##### Input for this task
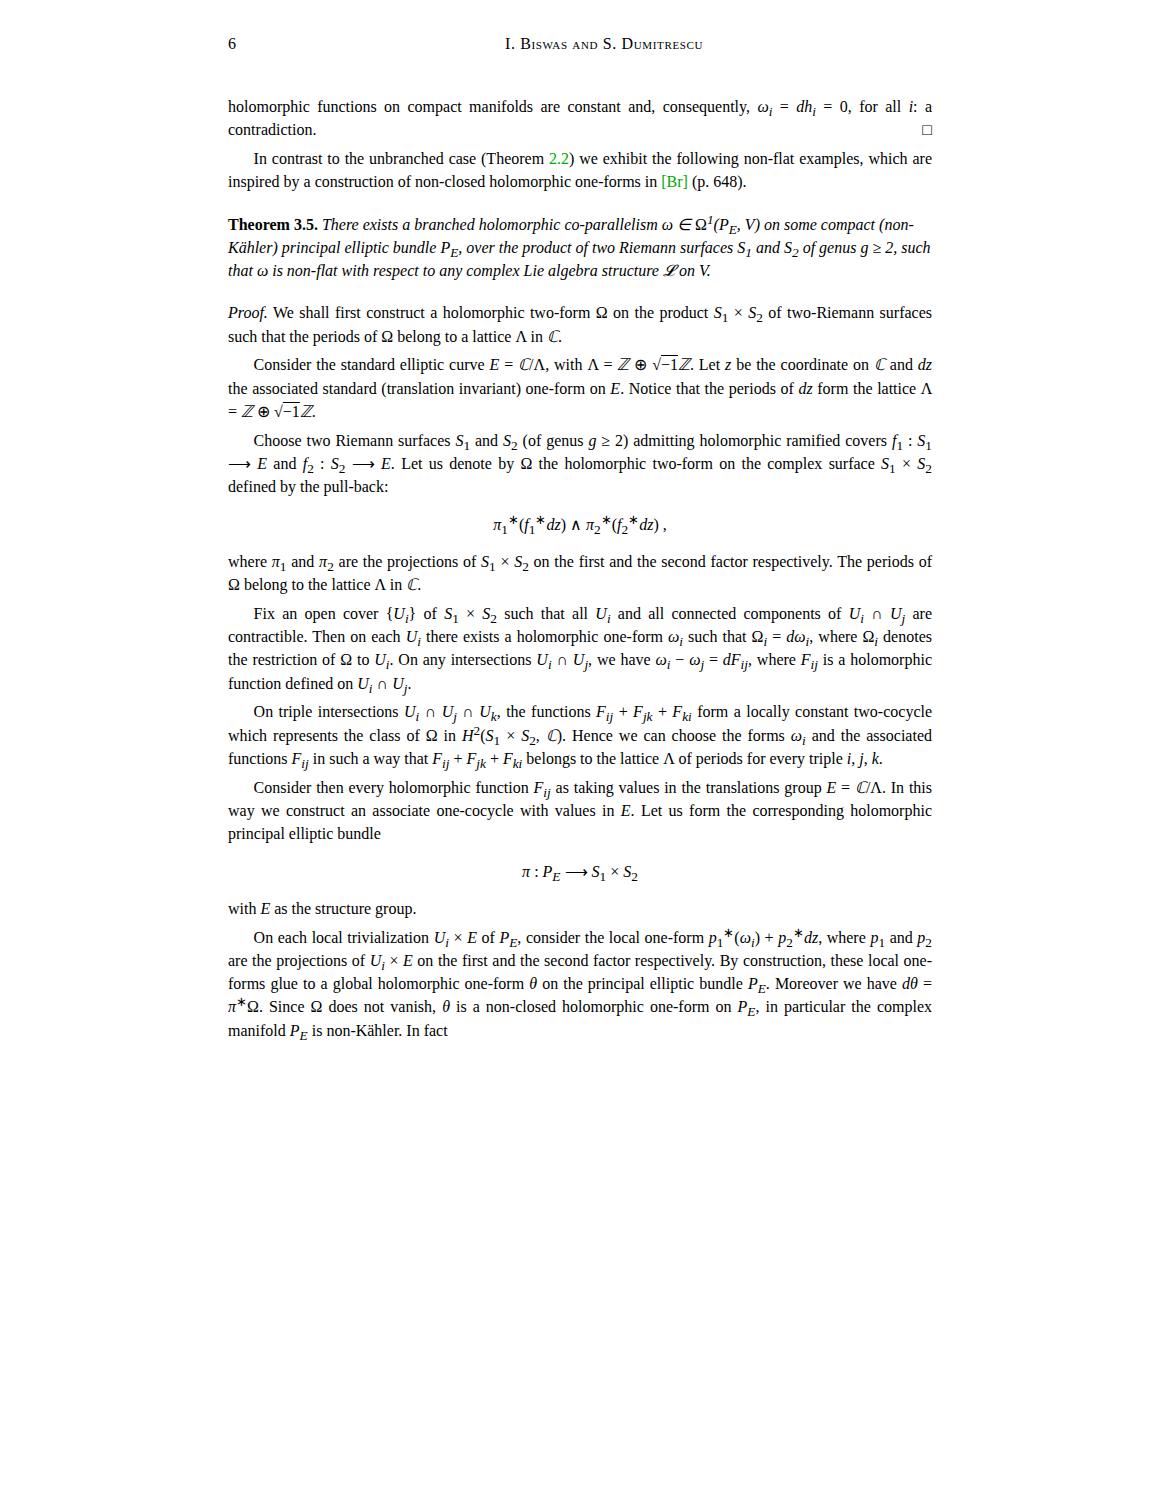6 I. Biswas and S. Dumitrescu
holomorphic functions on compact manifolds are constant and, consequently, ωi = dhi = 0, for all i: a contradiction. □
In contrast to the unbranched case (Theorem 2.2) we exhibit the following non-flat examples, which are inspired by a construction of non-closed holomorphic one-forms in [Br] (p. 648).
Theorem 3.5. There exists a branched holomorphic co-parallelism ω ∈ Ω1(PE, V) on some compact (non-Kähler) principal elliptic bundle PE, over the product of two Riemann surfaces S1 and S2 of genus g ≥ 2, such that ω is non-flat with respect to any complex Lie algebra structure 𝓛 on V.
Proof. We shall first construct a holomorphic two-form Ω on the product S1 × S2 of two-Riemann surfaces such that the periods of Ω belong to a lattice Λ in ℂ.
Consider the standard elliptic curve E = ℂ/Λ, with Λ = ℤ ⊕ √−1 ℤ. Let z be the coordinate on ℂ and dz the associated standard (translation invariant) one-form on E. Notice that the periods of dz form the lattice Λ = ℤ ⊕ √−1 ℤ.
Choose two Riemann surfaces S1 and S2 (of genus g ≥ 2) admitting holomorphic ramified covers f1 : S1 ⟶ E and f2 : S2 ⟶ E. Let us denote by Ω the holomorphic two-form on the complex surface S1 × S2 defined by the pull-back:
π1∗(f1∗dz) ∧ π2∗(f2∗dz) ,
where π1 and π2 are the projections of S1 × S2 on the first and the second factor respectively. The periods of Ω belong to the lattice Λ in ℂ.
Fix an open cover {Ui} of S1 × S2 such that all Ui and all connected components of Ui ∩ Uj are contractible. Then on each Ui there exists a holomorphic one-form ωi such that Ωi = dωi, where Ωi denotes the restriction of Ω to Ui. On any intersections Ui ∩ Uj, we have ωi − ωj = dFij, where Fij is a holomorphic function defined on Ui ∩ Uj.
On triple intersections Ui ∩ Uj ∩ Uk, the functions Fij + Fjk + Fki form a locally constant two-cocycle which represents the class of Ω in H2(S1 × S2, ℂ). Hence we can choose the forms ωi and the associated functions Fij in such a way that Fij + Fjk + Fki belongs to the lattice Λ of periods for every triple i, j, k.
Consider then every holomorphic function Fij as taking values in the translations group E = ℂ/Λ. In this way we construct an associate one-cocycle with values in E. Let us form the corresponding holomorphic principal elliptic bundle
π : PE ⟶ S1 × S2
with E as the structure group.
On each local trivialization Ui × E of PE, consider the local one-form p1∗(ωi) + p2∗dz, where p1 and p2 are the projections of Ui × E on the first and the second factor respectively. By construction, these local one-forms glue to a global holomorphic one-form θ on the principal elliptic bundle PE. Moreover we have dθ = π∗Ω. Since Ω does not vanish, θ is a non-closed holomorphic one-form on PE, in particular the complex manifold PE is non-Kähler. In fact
##########
_Exercise instructions_. Set down word for word the lines from the opening of the entries above through the line that contains "Fix an open", and omit every picture.

_Exercise output_.
6 I. Biswas and S. Dumitrescu
holomorphic functions on compact manifolds are constant and, consequently, ωi = dhi = 0, for all i: a contradiction. □
In contrast to the unbranched case (Theorem 2.2) we exhibit the following non-flat examples, which are inspired by a construction of non-closed holomorphic one-forms in [Br] (p. 648).
Theorem 3.5. There exists a branched holomorphic co-parallelism ω ∈ Ω1(PE, V) on some compact (non-Kähler) principal elliptic bundle PE, over the product of two Riemann surfaces S1 and S2 of genus g ≥ 2, such that ω is non-flat with respect to any complex Lie algebra structure 𝓛 on V.
Proof. We shall first construct a holomorphic two-form Ω on the product S1 × S2 of two-Riemann surfaces such that the periods of Ω belong to a lattice Λ in ℂ.
Consider the standard elliptic curve E = ℂ/Λ, with Λ = ℤ ⊕ √−1 ℤ. Let z be the coordinate on ℂ and dz the associated standard (translation invariant) one-form on E. Notice that the periods of dz form the lattice Λ = ℤ ⊕ √−1 ℤ.
Choose two Riemann surfaces S1 and S2 (of genus g ≥ 2) admitting holomorphic ramified covers f1 : S1 ⟶ E and f2 : S2 ⟶ E. Let us denote by Ω the holomorphic two-form on the complex surface S1 × S2 defined by the pull-back:
π1∗(f1∗dz) ∧ π2∗(f2∗dz) ,
where π1 and π2 are the projections of S1 × S2 on the first and the second factor respectively. The periods of Ω belong to the lattice Λ in ℂ.
Fix an open cover {Ui} of S1 × S2 such that all Ui and all connected components of Ui ∩ Uj are contractible. Then on each Ui there exists a holomorphic one-form ωi such that Ωi = dωi, where Ωi denotes the restriction of Ω to Ui. On any intersections Ui ∩ Uj, we have ωi − ωj = dFij, where Fij is a holomorphic function defined on Ui ∩ Uj.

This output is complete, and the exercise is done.